[data structure] tree - Huffman tree (dynamic diagram, c + +, java, priority queue implementation Huffman tree)

GitHub sync update (Classified): Data_Structure_And_Algorithm-Review (it's best to give a star!!!)

The following is the main body of this article, and the following cases can be used for reference.

What is Huffman tree?

Given N weights as N leaf nodes, a binary tree is constructed. If the weighted path length of the tree reaches the minimum, such a binary tree is called the optimal binary tree, also known as Huffman tree.

Huffman tree is the tree with the shortest weighted path length, and the node with large weight (which can be understood as the probability of occurrence) is closer to the root.
(Baidu Encyclopedia)

Overview of Huffman tree

1). Huffman tree

For example, see what problems Huffman trees can solve.

For example, change the grade of a class from the hundred mark system to the grade system (100 people).

Someone might write code like this:

if(score < 60){
    cout<<"fail,"<<endl;
}else if(score < 70){
    cout<<"pass"<<endl;
}else if(score < 80){
    cout<<"secondary"<<endl;
}else if(score < 90){
    cout<<"good"<<endl;
}else{
    cout<<"excellent"<<endl;
}

It's really no problem to write this, but it's not necessarily the number of judgments.

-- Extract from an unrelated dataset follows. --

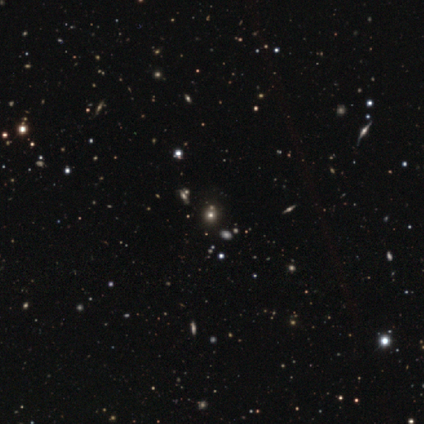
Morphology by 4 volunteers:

For example, the results of this class obey the normal distribution, and the probabilities of the five grades are
10 % , 20 % , 40 % , 20 % , 10 % 10\%,20\%,40\%,20\%,10\% 10%,20%,40%,20%,10%

Let's calculate. We need to judge:
100 × 10 % × 1 + 100 × 20 % × 2 + 100 × 40 % × 3 + 100 × 20 % × 4 + 100 × 10 % × 5 = 300 second one hundred × 10\% × 1 + 100 × 20\% × 2 + 100 × 40\% × 3 + 100 × 20\% × 4 +100 × 10\% × 5 = 300 times one hundred × 10% × 1+100 × 20% × 2+100 × 40% × 3+100 × 20% × 4+100 × 10% × 5 = 300 times

When we first judge the group with the greatest probability:

if(score < 80){
  	if(score < 70){
    	if(score < 60){
	      	cout<<"fail,"<<endl;
        }else{
            cout<<"pass"<<endl;
        }
    }else{
        cout<<"secondary"<<endl;
    }
}else if(score < 90){
    cout<<"good"<<endl;
}else{
    cout<<"excellent"<<endl;
}

Let's calculate. We need to judge:
100 × 40 % × 2 + 100 × 20 % × 2 + 100 × 10 % × 2 + 100 × 20 % × 3 + 100 × 10 % × 3 = 230 second one hundred × 40\% × 2 + 100 × 20\% × 2 + 100 × 10\% × 2 + 100 × 20\% × 3 + 100 × 10\% × 3 = 230 times one hundred × 40% × 2+100 × 20% × 2+100 × 10% × 2+100 × 20% × 3+100 × 10% × 3 = 230 times

2). Huffman coding

In 1952, mathematician D.A.Huffman proposed the best coding method of using the frequency of characters in the file (0, 1 string) to represent each character, which is called Huffman coding.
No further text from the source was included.